Friends, this church is called to be a redemptive presence for the children and the youth of this community. There are some things we must do. We must sustain our after-school program. It is our personal presence that will help those children flourish. We must grow our Sunday School, which needs more teachers, and our Children’s Worship, and our nursery, and our Children’s choir and our youth choir and our Love Alive youth group and our Vacation Bible School. We must. It is not sufficient to hire staff and expect them to do the job. It’s a mistake to think that hired help, as good as they are, can do it. We are not sending the message that we care, really care, if that’s all we do. God sent the Holy Spirit as an abiding presence, a loving, caring, personal presence, for each of us who ask. If God will do that for us, can we do less for our children?

Pastor Bruce Larson, out in Seattle, tells of a woman he knows who bought about a hundred cheap purses. Each night she goes out, carrying one of these purses. She goes to a rough part of town, where young toughs hang out. She knows, that her purse will be snatched. She’s planned for it. And that’s exactly what happens, nearly every night. But when a young thief runs off around the corner and opens the purse, he finds no money, no wallet, no credit cards.

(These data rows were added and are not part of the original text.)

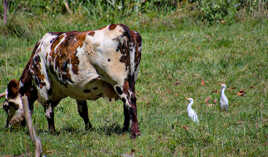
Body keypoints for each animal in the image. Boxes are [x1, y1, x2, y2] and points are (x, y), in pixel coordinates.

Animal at [0, 23, 141, 138]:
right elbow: (83, 111)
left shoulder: (43, 86)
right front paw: (89, 128)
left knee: (130, 101)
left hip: (119, 82)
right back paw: (124, 129)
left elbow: (48, 112)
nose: (8, 127)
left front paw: (52, 132)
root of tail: (121, 27)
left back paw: (134, 133)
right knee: (127, 105)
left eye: (6, 106)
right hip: (131, 78)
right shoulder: (80, 89)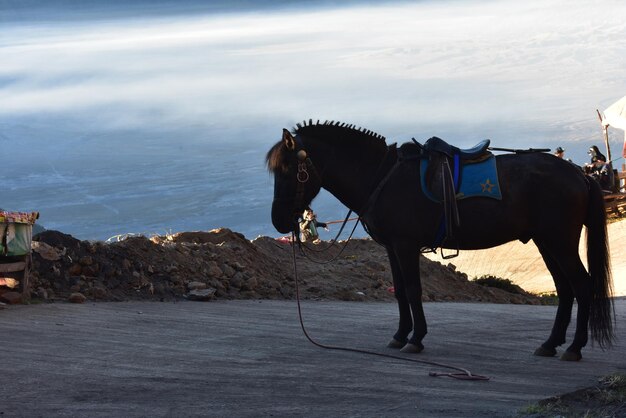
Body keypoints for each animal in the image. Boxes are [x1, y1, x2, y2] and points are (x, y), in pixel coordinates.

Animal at [266, 120, 612, 360]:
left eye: (288, 169)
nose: (279, 220)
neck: (381, 176)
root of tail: (580, 174)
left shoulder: (405, 246)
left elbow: (413, 290)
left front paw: (416, 338)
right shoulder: (392, 248)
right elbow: (400, 292)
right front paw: (400, 334)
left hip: (560, 241)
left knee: (581, 286)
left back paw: (574, 348)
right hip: (546, 242)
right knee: (565, 289)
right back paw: (551, 344)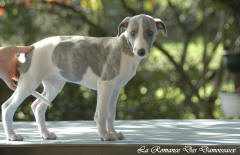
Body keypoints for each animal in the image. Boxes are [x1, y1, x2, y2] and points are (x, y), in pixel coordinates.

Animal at [1, 13, 167, 141]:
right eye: (132, 33)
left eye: (150, 32)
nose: (141, 51)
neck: (124, 48)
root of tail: (30, 50)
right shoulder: (105, 85)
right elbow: (102, 113)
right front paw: (105, 135)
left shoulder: (115, 89)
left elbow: (111, 113)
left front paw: (113, 132)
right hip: (28, 82)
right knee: (7, 106)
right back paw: (12, 136)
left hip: (54, 84)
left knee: (37, 106)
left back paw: (46, 134)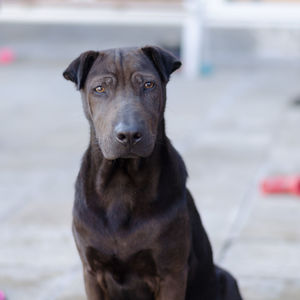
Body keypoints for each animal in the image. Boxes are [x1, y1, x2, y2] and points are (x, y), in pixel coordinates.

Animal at [62, 45, 241, 298]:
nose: (128, 134)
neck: (121, 183)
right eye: (100, 89)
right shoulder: (92, 272)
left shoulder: (171, 273)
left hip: (225, 277)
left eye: (148, 85)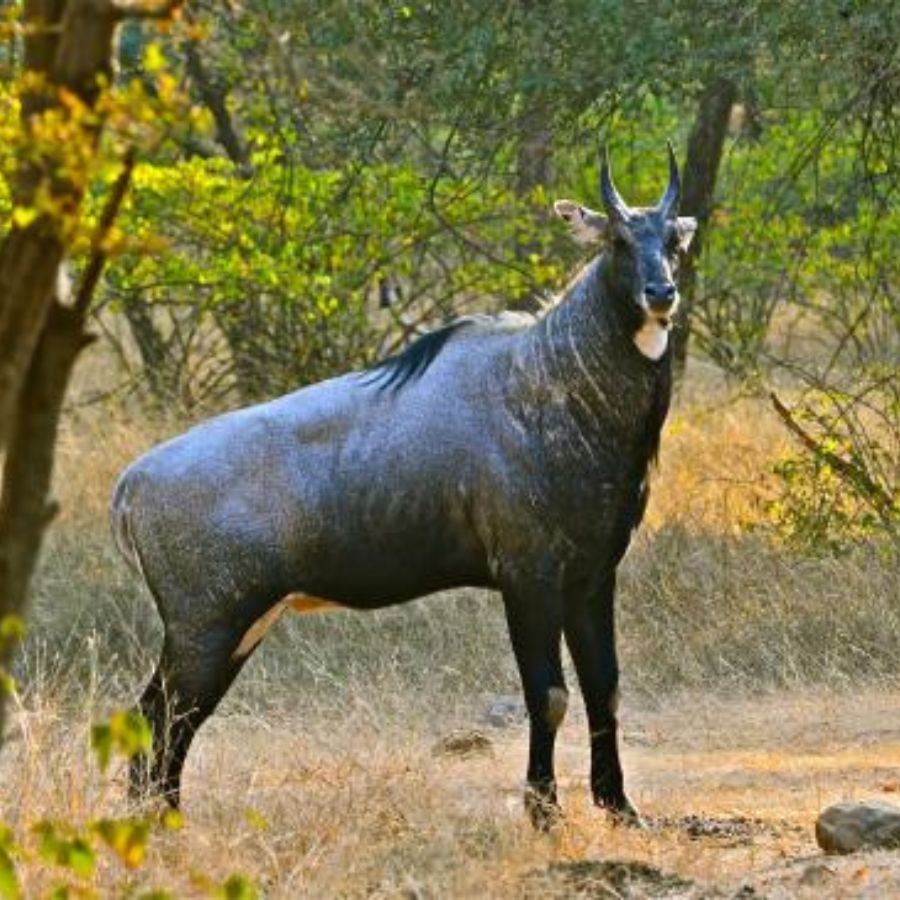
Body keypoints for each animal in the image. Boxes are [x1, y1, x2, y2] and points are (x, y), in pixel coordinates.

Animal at [112, 144, 696, 828]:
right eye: (619, 241)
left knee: (171, 716)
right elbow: (548, 695)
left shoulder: (591, 576)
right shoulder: (528, 576)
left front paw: (620, 806)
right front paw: (543, 813)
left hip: (235, 627)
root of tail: (131, 484)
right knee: (161, 713)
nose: (661, 293)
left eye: (673, 240)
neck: (551, 377)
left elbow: (607, 688)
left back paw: (164, 825)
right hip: (206, 627)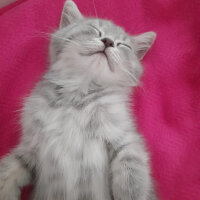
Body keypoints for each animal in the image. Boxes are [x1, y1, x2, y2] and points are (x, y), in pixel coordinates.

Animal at [0, 0, 157, 199]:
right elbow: (8, 170)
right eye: (94, 30)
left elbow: (133, 176)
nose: (108, 41)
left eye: (123, 45)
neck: (76, 97)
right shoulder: (30, 147)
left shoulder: (125, 139)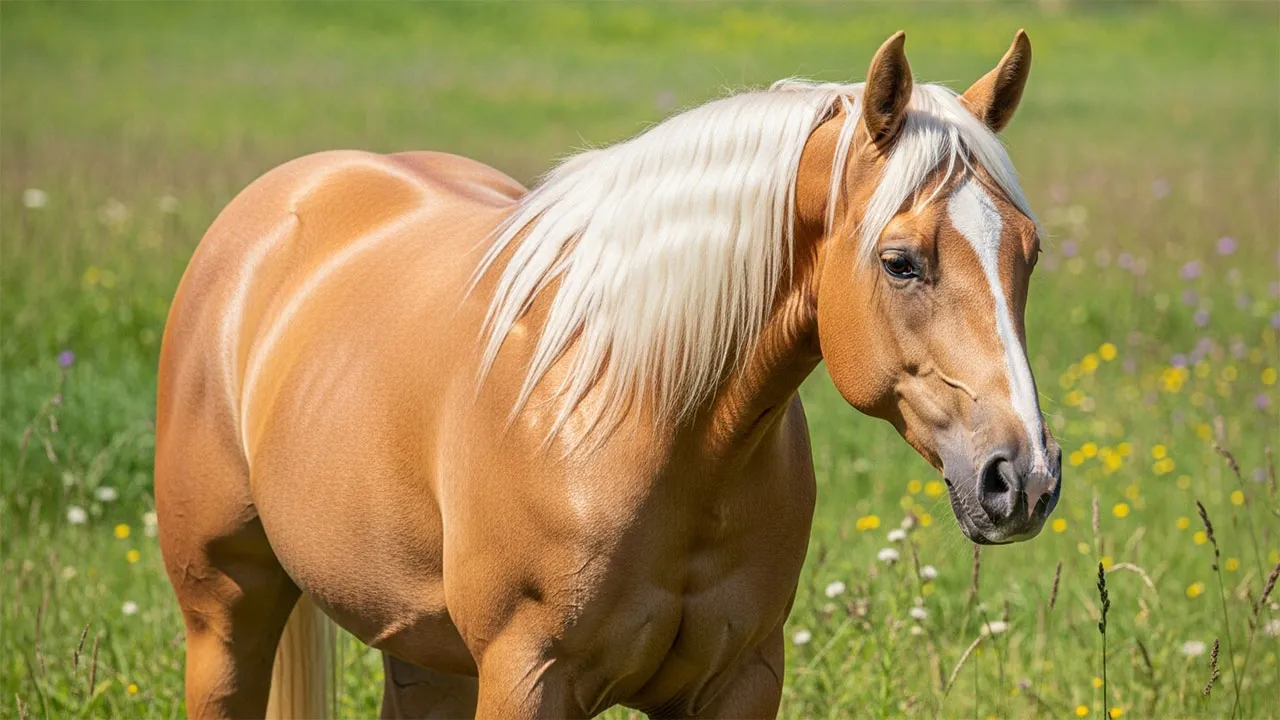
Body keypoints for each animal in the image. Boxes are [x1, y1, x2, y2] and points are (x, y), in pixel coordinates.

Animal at [155, 30, 1061, 719]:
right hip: (226, 616)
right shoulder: (527, 678)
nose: (1022, 480)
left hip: (422, 650)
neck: (642, 414)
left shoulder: (739, 681)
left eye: (1030, 251)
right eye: (900, 261)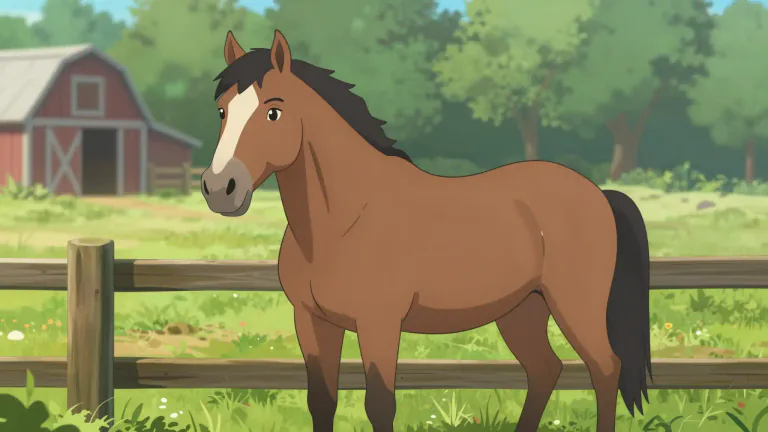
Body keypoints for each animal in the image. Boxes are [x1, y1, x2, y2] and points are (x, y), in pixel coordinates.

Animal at [200, 29, 652, 432]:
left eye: (273, 111)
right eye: (222, 110)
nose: (221, 188)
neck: (342, 221)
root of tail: (598, 194)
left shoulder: (379, 324)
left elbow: (380, 405)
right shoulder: (311, 321)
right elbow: (322, 401)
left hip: (575, 307)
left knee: (604, 368)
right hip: (522, 309)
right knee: (545, 370)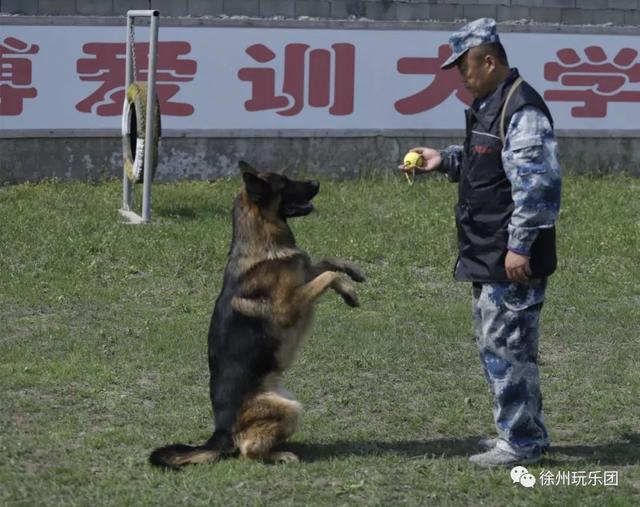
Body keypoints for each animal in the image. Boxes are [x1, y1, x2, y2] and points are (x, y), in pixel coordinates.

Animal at [147, 162, 362, 468]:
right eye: (284, 183)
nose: (317, 182)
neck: (262, 236)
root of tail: (220, 432)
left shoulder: (302, 275)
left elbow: (325, 262)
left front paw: (353, 272)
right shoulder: (288, 305)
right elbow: (328, 275)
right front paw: (349, 290)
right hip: (289, 409)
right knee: (247, 450)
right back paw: (281, 454)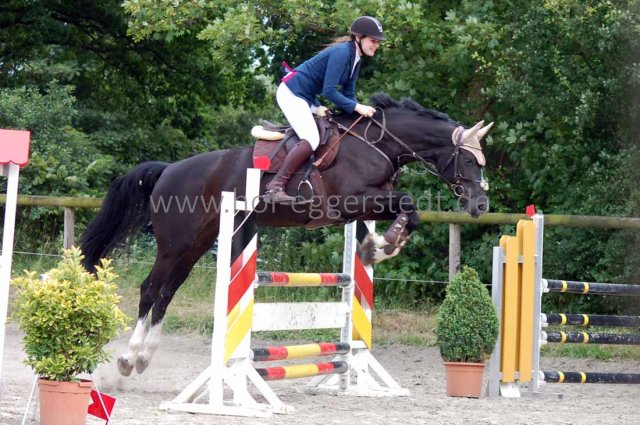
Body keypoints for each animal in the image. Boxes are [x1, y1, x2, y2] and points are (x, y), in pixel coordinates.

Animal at [79, 93, 493, 377]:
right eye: (469, 159)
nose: (480, 204)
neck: (377, 145)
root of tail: (168, 169)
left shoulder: (365, 206)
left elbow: (411, 211)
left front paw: (379, 246)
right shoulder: (350, 200)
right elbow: (408, 202)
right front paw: (382, 245)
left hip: (196, 244)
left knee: (167, 291)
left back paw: (144, 357)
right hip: (174, 244)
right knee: (151, 288)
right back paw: (127, 358)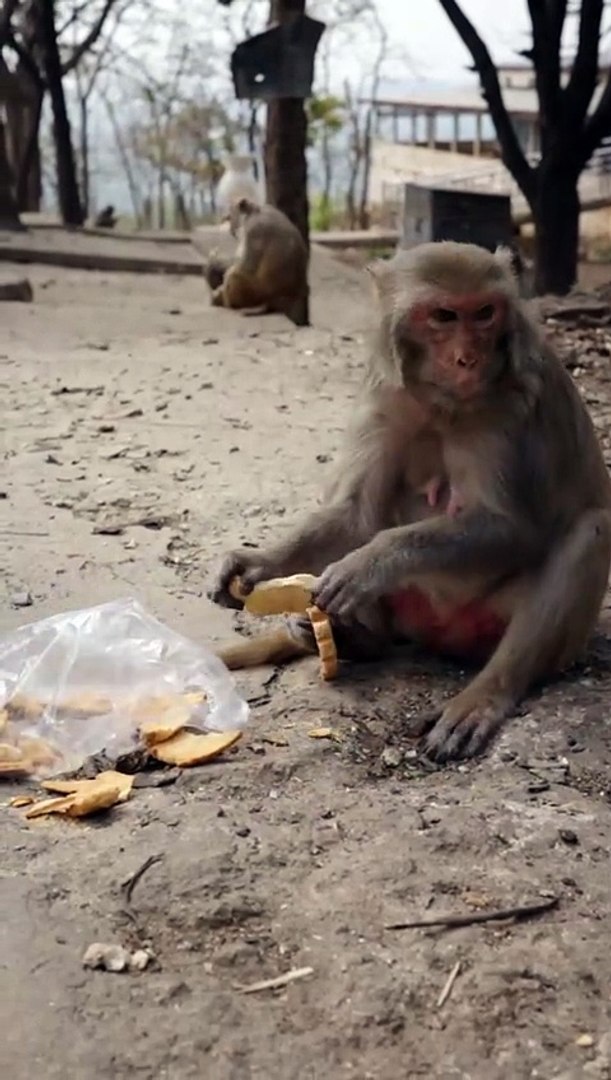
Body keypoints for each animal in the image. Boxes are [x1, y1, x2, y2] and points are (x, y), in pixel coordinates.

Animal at [204, 197, 309, 327]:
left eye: (229, 217)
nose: (229, 228)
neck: (254, 211)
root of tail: (273, 302)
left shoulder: (253, 230)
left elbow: (246, 266)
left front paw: (215, 264)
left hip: (254, 293)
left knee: (234, 274)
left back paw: (226, 302)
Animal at [208, 240, 611, 763]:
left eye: (485, 313)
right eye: (443, 315)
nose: (468, 359)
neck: (441, 404)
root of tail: (440, 636)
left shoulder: (507, 408)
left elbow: (513, 527)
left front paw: (370, 563)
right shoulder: (385, 396)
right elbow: (356, 515)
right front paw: (256, 562)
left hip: (501, 628)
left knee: (590, 532)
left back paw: (486, 692)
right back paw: (359, 640)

But he does find a note. And the note reads, “Maybe you have snatched this purse because you are hungry. Call me (and she gives her phone number) and I will give you a meal. Or maybe you have grabbed this purse because you don’t see any other way to live. Call me and I will show you a more excellent way.” Do you know that this woman has now led to Christ more than fifty young people, through her presence?

The late comedian Erma Bombeck wrote in one of her articles that someone had asked her if she would change anything if she could live her life over again. Erma Bombeck wrote, “If I had my life to live over again I would have waxed less and listened more... I would have invited friends over to dinner, even if the carpet was stained and the sofa faded.... I would have taken time to listen to my grandfather ramble about his youth. ... I would have sat cross-legged on the lawn with my children and never worried about the grass stains. I would have cried and laughed less while watching television and more while watching real life. ... When my child kissed me impetuously I would never have said, ‘Later, now go wash up for dinner.’ There would have been more ‘I love yous,’ more ‘I’m sorries,’ more ‘I’m listenings,’ but mostly ... I would seize every minute of [life], look at it and really see it, try it on, live it, exhaust it, and never give the minute back until there was nothing left of it.’” Presence. Presence.

That’s why God gives us His Holy Spirit. Presence from the Father. That’s why God gives us the power to be present for somebody else. Nothing else really matters.

Oh, and the Dear Abby letter? The one from the mother whose son was in jail, and she was complaining that Dad took him food instead of letting the taxpayers do it, and she thought it was sufficient just to send two packs of cigarettes a day? Dear Abby wrote back, “Dear Mother, Your husband is not just taking food to your son in jail. He is taking love. That’s what your son is really asking for.

Fish, nourishment; not snakes, sickness. Eggs, life, not scorpions, death. And most of all, like the gift of God’s Spirit, a presence. A presence.